Reproduce the entire article on declining Orthodox parishes in southwestern Pennsylvania word for word.

---------- Text for analysis

- Associated Press - Saturday, April 22, 2017

PITTSBURGH (AP) - The bright blue cupolas atop SS. Cyril & Methodius Orthodox Church are an unmistakable landmark in Jeannette - symbols of a parish once home to more than 50 Russian families.

In Monessen, families used to fill folding chairs beside packed church pews during Sunday services at St. Michael Antiochian Orthodox Church.

Not so today. Not at St. Michael, not at SS. Cyril & Methodius and not at many other Orthodox churches in southwestern Pennsylvania.

George Essey, 81, was one of 16 worshipers at St. Michael on a recent Sunday. He was one of 10 the Sunday before.

Worshipers and leaders attribute struggles at their parishes to the region’s transformation from a booming, steel-fueled immigrant haven to the epitome of Rust Belt decline.

More than 20,000 people lived in Monessen in 1930. Today, the town is home to less than 7,500. Jeanette’s population in 1930 was 15,000. It’s about 9,600 now.

Evidence of change is everywhere. Just take a ride through Monessen, Essey said while talking with the Very Rev. Sam Smolcic before a recent weekday Lenten service. It used to be hard to walk through the streets without bumping into somebody.

--------------------
---------- Supplied data

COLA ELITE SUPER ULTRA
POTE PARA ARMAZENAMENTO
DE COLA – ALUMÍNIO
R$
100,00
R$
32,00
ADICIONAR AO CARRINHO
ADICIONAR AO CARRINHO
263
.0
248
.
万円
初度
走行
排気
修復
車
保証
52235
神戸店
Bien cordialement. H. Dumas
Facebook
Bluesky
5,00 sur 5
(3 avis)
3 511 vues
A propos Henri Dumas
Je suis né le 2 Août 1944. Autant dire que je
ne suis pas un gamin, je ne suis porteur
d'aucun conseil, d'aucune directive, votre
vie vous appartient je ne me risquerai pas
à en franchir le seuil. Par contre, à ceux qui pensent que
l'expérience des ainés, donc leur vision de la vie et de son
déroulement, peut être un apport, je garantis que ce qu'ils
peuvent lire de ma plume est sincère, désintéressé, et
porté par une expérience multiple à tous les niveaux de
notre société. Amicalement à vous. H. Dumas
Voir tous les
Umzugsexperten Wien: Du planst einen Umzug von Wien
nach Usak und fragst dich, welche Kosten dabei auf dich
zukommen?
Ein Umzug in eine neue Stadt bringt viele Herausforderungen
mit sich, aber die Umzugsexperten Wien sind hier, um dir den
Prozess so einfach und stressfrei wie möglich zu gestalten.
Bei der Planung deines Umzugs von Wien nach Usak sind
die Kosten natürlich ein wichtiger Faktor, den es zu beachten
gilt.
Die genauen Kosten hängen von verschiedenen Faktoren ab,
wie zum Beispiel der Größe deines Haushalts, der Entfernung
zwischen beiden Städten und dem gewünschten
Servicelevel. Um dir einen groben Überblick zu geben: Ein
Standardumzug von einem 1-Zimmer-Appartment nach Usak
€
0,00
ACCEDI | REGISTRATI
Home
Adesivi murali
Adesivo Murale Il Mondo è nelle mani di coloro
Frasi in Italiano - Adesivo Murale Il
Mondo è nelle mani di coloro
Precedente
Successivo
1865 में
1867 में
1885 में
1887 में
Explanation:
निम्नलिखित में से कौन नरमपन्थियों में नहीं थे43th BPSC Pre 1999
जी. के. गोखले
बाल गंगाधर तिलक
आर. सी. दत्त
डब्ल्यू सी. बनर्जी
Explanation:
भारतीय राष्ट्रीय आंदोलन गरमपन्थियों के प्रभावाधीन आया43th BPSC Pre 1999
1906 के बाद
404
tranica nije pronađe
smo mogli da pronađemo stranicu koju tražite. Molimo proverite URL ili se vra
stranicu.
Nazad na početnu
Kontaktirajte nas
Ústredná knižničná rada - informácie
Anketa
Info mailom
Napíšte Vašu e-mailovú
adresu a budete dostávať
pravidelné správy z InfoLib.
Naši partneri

--------------------

◆ Task answer ◆
- Associated Press - Saturday, April 22, 2017

PITTSBURGH (AP) - The bright blue cupolas atop SS. Cyril & Methodius Orthodox Church are an unmistakable landmark in Jeannette - symbols of a parish once home to more than 50 Russian families.

In Monessen, families used to fill folding chairs beside packed church pews during Sunday services at St. Michael Antiochian Orthodox Church.

Not so today. Not at St. Michael, not at SS. Cyril & Methodius and not at many other Orthodox churches in southwestern Pennsylvania.

George Essey, 81, was one of 16 worshipers at St. Michael on a recent Sunday. He was one of 10 the Sunday before.

Worshipers and leaders attribute struggles at their parishes to the region’s transformation from a booming, steel-fueled immigrant haven to the epitome of Rust Belt decline.

More than 20,000 people lived in Monessen in 1930. Today, the town is home to less than 7,500. Jeanette’s population in 1930 was 15,000. It’s about 9,600 now.

Evidence of change is everywhere. Just take a ride through Monessen, Essey said while talking with the Very Rev. Sam Smolcic before a recent weekday Lenten service. It used to be hard to walk through the streets without bumping into somebody.